▸ **Problem statement**: Find the line with "baixa la temperatura corporal i apareix el" and the line with "perqué és un procés lent i progressiu." in the entries below; output exactly those two lines, every line between them, and no others.

= = = =

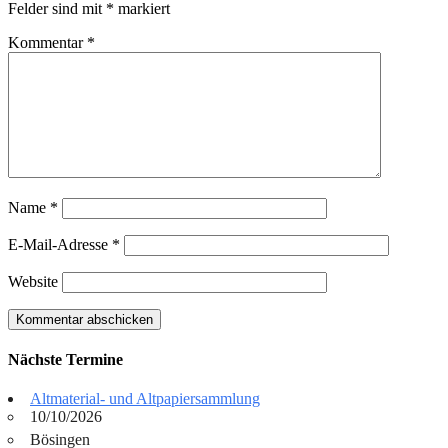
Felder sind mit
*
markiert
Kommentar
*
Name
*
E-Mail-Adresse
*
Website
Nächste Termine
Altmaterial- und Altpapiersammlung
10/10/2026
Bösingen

= = = =

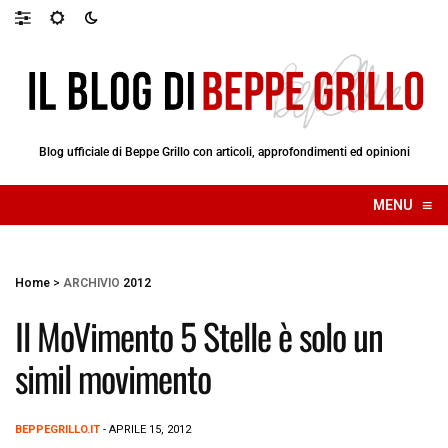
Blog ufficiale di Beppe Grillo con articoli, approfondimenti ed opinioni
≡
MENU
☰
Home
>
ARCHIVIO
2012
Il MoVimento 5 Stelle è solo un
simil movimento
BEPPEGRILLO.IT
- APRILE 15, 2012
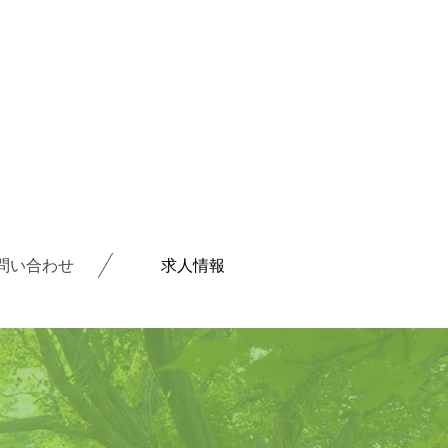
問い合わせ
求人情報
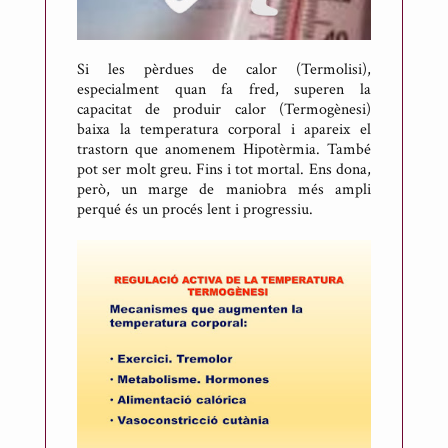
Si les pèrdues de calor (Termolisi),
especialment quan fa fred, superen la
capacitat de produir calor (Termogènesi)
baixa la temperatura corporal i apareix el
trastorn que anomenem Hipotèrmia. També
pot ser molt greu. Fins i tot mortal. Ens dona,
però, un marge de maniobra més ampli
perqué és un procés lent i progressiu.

= = = =

▸ **Response area**:
baixa la temperatura corporal i apareix el
trastorn que anomenem Hipotèrmia. També
pot ser molt greu. Fins i tot mortal. Ens dona,
però, un marge de maniobra més ampli
perqué és un procés lent i progressiu.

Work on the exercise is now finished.